EXCERPT PROVIDED:
========================
I’m not really sure what lesson the show is trying to convey with this story, other than that being the sibling of a famous person is an unending, Sisyphean nightmare in which everyone has false motives. On a more subversive, witty show, that could have been a deeply funny conclusion, too, but The Grinder’s nowhere near the sophistication level required to play out a realization that dark, so it just comes out muddled.

The same thing goes for Dean’s ongoing attempts to seduce Claire, which are supposed to be puppyishly dumb but end up kind of bordering on sexual harassment. (I’m pretty sure making your co-worker come to a conference room to watch you in a TV sex scene isn’t kosher in a legal office, even if you are the Grinder.) The show ultimately has Dean learn his lesson by doing some real legal work (“We usually just did an all-nighter montage” on the fake show, which the real show underscores by having him … do an all-nighter montage), but the most he gets out of it from Claire is an acknowledgment that he did a decent job reading documents, and even that’s pushing it in terms of encouragement.
========================
EXTRACTED MATERIAL:
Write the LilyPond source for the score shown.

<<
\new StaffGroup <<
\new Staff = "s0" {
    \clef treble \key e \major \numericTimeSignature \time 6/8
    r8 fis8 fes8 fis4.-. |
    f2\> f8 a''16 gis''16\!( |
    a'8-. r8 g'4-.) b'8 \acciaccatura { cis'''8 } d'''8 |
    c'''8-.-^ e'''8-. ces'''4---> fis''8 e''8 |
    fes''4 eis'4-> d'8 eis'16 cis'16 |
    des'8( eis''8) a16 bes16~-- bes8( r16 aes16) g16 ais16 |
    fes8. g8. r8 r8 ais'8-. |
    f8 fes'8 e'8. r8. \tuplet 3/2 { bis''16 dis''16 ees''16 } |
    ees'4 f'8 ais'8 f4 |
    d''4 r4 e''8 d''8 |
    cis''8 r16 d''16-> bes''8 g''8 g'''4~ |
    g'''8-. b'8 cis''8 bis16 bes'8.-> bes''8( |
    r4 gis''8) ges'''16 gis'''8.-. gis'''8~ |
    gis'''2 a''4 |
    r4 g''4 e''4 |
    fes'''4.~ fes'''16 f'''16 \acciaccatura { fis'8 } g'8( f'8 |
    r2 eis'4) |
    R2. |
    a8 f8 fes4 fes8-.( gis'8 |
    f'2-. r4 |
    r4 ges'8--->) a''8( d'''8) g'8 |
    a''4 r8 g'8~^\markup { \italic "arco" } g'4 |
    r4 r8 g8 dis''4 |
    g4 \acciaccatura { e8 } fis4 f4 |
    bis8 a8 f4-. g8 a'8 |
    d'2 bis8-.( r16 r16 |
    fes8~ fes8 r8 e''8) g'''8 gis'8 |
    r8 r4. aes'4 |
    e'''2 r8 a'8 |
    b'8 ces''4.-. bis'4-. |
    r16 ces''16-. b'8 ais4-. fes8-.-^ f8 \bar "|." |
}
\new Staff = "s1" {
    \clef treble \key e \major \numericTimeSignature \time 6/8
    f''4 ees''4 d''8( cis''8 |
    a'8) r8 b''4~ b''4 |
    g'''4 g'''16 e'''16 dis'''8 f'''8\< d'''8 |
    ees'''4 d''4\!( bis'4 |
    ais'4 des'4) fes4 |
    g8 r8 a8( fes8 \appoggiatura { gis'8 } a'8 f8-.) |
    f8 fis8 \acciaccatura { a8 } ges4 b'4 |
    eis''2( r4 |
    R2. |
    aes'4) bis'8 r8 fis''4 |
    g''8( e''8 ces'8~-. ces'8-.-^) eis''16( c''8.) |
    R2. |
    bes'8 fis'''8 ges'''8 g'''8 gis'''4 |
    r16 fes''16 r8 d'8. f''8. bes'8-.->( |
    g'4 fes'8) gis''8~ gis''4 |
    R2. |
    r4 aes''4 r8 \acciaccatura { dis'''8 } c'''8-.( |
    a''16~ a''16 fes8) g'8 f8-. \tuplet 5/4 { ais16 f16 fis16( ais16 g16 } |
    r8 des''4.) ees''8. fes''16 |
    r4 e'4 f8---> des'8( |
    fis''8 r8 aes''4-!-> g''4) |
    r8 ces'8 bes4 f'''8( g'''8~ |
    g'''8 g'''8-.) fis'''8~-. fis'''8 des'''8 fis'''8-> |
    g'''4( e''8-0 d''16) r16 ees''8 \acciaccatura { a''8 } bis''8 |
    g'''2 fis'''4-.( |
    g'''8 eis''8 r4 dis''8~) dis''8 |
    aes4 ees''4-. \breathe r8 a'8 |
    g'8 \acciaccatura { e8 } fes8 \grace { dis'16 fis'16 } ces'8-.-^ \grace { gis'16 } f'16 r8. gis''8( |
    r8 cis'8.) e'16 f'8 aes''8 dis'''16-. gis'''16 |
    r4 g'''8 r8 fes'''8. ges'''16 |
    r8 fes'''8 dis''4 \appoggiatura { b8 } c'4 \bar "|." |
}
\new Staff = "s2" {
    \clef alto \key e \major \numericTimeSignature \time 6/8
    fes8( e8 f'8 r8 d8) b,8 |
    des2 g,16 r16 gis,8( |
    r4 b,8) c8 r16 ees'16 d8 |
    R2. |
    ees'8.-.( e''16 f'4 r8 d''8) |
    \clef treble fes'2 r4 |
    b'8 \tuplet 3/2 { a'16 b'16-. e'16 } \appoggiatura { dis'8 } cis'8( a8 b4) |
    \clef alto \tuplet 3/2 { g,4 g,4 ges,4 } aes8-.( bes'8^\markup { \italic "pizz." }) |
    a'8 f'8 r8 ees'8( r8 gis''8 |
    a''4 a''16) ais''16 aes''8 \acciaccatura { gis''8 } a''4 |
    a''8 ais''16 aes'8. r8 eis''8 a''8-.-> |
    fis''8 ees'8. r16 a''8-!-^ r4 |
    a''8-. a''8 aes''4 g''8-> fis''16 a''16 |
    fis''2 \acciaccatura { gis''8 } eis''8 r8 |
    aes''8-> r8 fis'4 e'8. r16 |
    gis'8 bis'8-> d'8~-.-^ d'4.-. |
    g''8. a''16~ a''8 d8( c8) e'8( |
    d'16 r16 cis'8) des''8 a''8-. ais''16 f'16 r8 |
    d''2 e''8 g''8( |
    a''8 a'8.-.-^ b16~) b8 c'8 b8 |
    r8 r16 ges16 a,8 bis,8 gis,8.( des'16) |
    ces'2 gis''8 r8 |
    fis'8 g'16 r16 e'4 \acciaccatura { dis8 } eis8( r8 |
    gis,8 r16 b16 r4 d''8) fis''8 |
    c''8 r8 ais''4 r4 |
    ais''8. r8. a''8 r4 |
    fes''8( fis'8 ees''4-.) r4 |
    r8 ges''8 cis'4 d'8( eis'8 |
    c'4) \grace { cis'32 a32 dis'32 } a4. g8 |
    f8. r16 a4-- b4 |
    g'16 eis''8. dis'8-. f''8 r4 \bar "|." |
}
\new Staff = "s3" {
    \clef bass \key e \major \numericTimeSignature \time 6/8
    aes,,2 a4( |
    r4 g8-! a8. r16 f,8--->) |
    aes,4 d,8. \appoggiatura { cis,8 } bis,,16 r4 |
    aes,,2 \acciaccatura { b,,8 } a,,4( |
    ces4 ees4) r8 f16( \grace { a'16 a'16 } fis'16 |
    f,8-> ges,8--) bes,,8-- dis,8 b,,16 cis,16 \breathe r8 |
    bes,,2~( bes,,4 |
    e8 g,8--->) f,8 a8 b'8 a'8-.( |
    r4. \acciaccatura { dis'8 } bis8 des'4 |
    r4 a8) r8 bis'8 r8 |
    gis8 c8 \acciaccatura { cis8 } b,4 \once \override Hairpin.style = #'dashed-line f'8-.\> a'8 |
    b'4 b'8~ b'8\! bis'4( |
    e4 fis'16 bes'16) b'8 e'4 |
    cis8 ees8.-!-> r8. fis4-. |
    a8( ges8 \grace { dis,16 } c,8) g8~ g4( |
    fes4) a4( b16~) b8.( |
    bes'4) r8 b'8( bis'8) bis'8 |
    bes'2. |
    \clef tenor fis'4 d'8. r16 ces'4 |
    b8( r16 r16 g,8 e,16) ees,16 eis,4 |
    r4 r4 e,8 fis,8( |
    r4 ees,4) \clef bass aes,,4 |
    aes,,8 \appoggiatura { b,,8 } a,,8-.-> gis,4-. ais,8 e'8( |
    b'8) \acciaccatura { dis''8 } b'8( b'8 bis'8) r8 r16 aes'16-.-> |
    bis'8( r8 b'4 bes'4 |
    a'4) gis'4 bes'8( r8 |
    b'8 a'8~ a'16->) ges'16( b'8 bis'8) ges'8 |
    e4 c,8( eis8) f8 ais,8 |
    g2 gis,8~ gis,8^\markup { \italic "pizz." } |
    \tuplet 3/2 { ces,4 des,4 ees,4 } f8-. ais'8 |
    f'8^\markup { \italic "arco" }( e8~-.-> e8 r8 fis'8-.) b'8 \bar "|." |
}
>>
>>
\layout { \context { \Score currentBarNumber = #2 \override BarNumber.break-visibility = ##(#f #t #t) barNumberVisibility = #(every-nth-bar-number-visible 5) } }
========================
TASK OBJECTIVE: Pick up the review of The Grinder right after its last sentence and write the next part in the same voice.

IN RESPONSE:
Still, that’s enough to fuel Dean further into his will-they-or-won’t-they fantasy, which, to me, still comes across as one-sided in a borderline creepy way. I don’t see any spark to indicate that Dean’s advances are anything but solid self-delusion — unlike his legal skills, which are also supremely deluded and unusual, but do at least come in handy now and again. Natalie Morales is great at dispatching sharp, funny dismissals, but since there appears to be pretty much zero chemistry between Claire and Dean (despite what Dean would like to believe), it doesn’t make a ton of sense as to why a smart, talented, no-bullshit woman would continue to put up with working at a job where one of her bosses constantly tries to hit on her. And while Rob Lowe’s manic energy works really well in a lot of the show’s elements, in a romantic context, it reads a little entitled and a little creepy. It’s the one un-charming element in a show that rides largely on Lowe’s charm.

With that said, Lowe’s charm is otherwise powerful, and in every context save for that one, he’s more than earning his keep. (There were quite a few good Dean comebacks that I’ll round up below, but my favorite: “Going from TV law to actual law does have its challenges.” “No, that was seamless.”) If anything, I’m concerned that the show is keeping Fred Savage a little too collared: He’s obviously the straight man here, but Stewart should have some flaws and some weirdness to him too if the show is going to work. Instead, Savage barely gets any jokes of his own at all in this episode. (The one exception, which he nailed: “I’m starting to think the only honest thing you said is when you complimented me on my nice body!”)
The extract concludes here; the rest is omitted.